As I noted above, companies are starting to stress investments in human capital as part of a good resilient strategy:
“In Europe, Swiss staffing company Adecco is teaching Polish carpenters to speak Norwegian so they can fill construction jobs in Oslo. Caterpillar, meanwhile, is redoubling training. A network of vocational schools in six countries teaches a Caterpillar-approved curriculum, and students enter it with a dealership already committed to hiring them. They will spend up to half their time in apprenticeships at Cat dealers, learning on the job. … Employers are on an all-out campaign to increase training and raise education levels.”

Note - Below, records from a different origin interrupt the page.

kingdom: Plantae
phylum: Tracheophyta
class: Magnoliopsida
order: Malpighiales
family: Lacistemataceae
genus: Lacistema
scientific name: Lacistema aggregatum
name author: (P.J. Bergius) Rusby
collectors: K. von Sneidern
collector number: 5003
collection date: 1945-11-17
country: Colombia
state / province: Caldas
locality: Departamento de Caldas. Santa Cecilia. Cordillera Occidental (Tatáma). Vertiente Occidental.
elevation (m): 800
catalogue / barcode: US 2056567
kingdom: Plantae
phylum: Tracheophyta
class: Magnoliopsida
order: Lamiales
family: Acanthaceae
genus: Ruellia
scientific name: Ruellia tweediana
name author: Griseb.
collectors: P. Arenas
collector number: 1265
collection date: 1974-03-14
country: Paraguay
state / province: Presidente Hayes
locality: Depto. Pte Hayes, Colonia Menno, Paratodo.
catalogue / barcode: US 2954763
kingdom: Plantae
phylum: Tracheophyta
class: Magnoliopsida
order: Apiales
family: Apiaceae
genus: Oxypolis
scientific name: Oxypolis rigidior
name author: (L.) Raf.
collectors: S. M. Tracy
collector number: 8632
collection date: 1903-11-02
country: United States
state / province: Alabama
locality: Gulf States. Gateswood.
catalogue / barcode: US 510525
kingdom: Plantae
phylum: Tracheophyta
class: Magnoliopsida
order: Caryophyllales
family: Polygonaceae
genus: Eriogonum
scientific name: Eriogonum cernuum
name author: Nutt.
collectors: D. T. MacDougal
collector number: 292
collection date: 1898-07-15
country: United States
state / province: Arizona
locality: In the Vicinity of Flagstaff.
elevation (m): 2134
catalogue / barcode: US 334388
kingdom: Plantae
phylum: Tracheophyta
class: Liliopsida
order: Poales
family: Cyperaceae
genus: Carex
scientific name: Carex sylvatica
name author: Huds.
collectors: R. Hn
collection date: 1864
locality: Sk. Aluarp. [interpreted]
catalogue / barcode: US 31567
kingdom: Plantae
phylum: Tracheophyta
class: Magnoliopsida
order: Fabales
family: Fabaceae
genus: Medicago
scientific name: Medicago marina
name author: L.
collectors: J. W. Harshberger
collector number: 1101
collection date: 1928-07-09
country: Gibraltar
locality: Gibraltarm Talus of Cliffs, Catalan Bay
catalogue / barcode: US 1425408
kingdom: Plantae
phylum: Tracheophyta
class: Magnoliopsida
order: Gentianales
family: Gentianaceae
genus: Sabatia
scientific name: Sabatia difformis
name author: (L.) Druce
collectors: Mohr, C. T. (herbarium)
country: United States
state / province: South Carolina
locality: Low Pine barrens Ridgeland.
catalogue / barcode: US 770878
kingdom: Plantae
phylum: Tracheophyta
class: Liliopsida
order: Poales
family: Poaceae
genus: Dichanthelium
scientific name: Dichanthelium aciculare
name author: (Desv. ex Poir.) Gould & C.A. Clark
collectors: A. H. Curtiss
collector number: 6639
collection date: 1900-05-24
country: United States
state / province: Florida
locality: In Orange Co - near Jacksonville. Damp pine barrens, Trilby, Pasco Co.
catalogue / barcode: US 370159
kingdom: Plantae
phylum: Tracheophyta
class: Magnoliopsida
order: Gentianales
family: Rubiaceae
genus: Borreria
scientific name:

We often hear about “old Europe,” with its aging population, and imagine that the future belongs to Asian tigers or other countries with a growing and youthful work force. But in another interesting tidbit, BusinessWeek says if you are looking for which countries are “wired for growth,” you might be surprised to find that European countries top the list. The top ten countries, according to the World Economic Forum’s sixth annual Networked Readiness Index, are: 1) Denmark; 2) Sweden; 3) Singapore; 4) Finland; 5) Switzerland; 6) Netherlands; 7) U.S.; 8) Iceland; 9) Britain; and 10) Norway. Globalization’s most resilient economies are likely to be found in those countries that invest in both their infrastructure and their people. Companies won’t stop their searches for cheap labor, but they will eventually realize that in the service sector quality trumps cheap every time. Europe’s problem, of course, is a shrinking domestic work force, which is a trend that is not resilient no matter how educated or connected it may be. When (and if) Europe finds a satisfactory solution to its work force challenge, it won’t be referred to as “old” Europe very long.